◆ **WHAT YOU NEED TO DO**: Write the records out again without change. Leave the pictures behind.

(Source data)
________

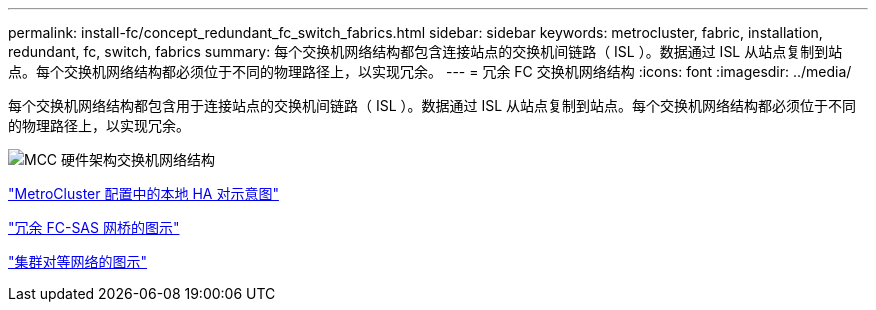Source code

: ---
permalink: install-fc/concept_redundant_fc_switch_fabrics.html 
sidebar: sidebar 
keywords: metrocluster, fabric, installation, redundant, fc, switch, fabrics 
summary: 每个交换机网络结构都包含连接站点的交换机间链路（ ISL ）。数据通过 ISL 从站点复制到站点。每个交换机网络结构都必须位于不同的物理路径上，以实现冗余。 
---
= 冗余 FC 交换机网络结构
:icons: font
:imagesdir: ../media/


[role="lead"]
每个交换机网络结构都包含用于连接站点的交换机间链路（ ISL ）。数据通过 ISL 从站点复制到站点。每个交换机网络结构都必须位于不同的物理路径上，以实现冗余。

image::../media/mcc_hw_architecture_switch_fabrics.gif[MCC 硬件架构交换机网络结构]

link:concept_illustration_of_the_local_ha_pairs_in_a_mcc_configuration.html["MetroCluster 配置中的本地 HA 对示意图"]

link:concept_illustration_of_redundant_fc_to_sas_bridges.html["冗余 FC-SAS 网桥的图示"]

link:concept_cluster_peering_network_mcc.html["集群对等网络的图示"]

________

◆ **WORKED SOLUTION**:
Source code

: ---
permalink: install-fc/concept_redundant_fc_switch_fabrics.html 
sidebar: sidebar 
keywords: metrocluster, fabric, installation, redundant, fc, switch, fabrics 
summary: 每个交换机网络结构都包含连接站点的交换机间链路（ ISL ）。数据通过 ISL 从站点复制到站点。每个交换机网络结构都必须位于不同的物理路径上，以实现冗余。 
---
= 冗余 FC 交换机网络结构
:icons: font
:imagesdir: ../media/


[role="lead"]
每个交换机网络结构都包含用于连接站点的交换机间链路（ ISL ）。数据通过 ISL 从站点复制到站点。每个交换机网络结构都必须位于不同的物理路径上，以实现冗余。

image::../media/mcc_hw_architecture_switch_fabrics.gif[MCC 硬件架构交换机网络结构]

link:concept_illustration_of_the_local_ha_pairs_in_a_mcc_configuration.html["MetroCluster 配置中的本地 HA 对示意图"]

link:concept_illustration_of_redundant_fc_to_sas_bridges.html["冗余 FC-SAS 网桥的图示"]

link:concept_cluster_peering_network_mcc.html["集群对等网络的图示"]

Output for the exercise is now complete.